PROBLEM STATEMENT - For this exercise, retype each line of the material below verbatim and omit any picture.

==== EXERCISE DATA

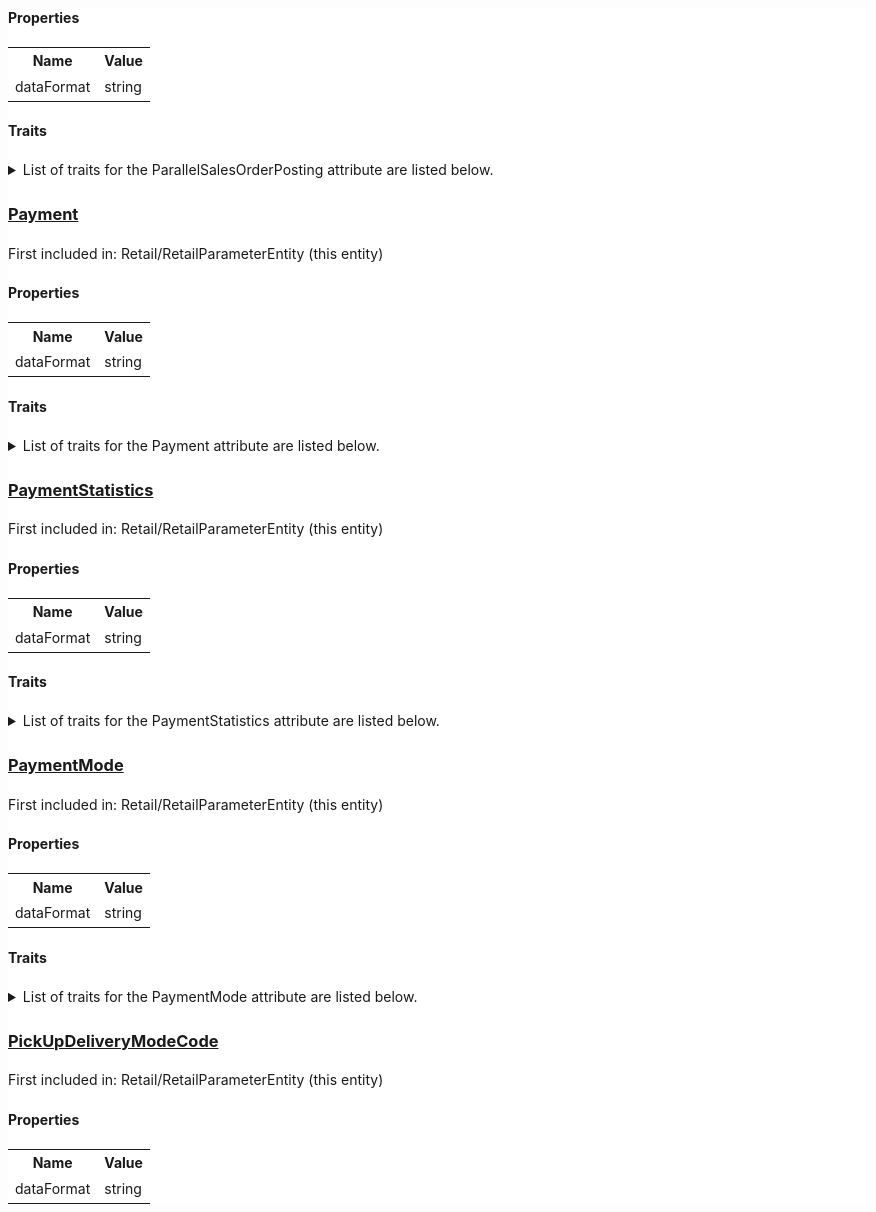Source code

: #### Properties

<table><tr><th>Name</th><th>Value</th></tr><tr><td>dataFormat</td><td>string</td></tr></table>

#### Traits

<details><summary>List of traits for the ParallelSalesOrderPosting attribute are listed below.</summary></details>

### <a href=#Payment name="Payment">Payment</a>

First included in: Retail/RetailParameterEntity (this entity)  

#### Properties

<table><tr><th>Name</th><th>Value</th></tr><tr><td>dataFormat</td><td>string</td></tr></table>

#### Traits

<details><summary>List of traits for the Payment attribute are listed below.</summary></details>

### <a href=#PaymentStatistics name="PaymentStatistics">PaymentStatistics</a>

First included in: Retail/RetailParameterEntity (this entity)  

#### Properties

<table><tr><th>Name</th><th>Value</th></tr><tr><td>dataFormat</td><td>string</td></tr></table>

#### Traits

<details><summary>List of traits for the PaymentStatistics attribute are listed below.</summary></details>

### <a href=#PaymentMode name="PaymentMode">PaymentMode</a>

First included in: Retail/RetailParameterEntity (this entity)  

#### Properties

<table><tr><th>Name</th><th>Value</th></tr><tr><td>dataFormat</td><td>string</td></tr></table>

#### Traits

<details><summary>List of traits for the PaymentMode attribute are listed below.</summary></details>

### <a href=#PickUpDeliveryModeCode name="PickUpDeliveryModeCode">PickUpDeliveryModeCode</a>

First included in: Retail/RetailParameterEntity (this entity)  

#### Properties

<table><tr><th>Name</th><th>Value</th></tr><tr><td>dataFormat</td><td>string</td></tr></table>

========

RESPONSE TO THE EXERCISE -
Source code

: #### Properties

<table><tr><th>Name</th><th>Value</th></tr><tr><td>dataFormat</td><td>string</td></tr></table>

#### Traits

<details><summary>List of traits for the ParallelSalesOrderPosting attribute are listed below.</summary></details>

### <a href=#Payment name="Payment">Payment</a>

First included in: Retail/RetailParameterEntity (this entity)  

#### Properties

<table><tr><th>Name</th><th>Value</th></tr><tr><td>dataFormat</td><td>string</td></tr></table>

#### Traits

<details><summary>List of traits for the Payment attribute are listed below.</summary></details>

### <a href=#PaymentStatistics name="PaymentStatistics">PaymentStatistics</a>

First included in: Retail/RetailParameterEntity (this entity)  

#### Properties

<table><tr><th>Name</th><th>Value</th></tr><tr><td>dataFormat</td><td>string</td></tr></table>

#### Traits

<details><summary>List of traits for the PaymentStatistics attribute are listed below.</summary></details>

### <a href=#PaymentMode name="PaymentMode">PaymentMode</a>

First included in: Retail/RetailParameterEntity (this entity)  

#### Properties

<table><tr><th>Name</th><th>Value</th></tr><tr><td>dataFormat</td><td>string</td></tr></table>

#### Traits

<details><summary>List of traits for the PaymentMode attribute are listed below.</summary></details>

### <a href=#PickUpDeliveryModeCode name="PickUpDeliveryModeCode">PickUpDeliveryModeCode</a>

First included in: Retail/RetailParameterEntity (this entity)  

#### Properties

<table><tr><th>Name</th><th>Value</th></tr><tr><td>dataFormat</td><td>string</td></tr></table>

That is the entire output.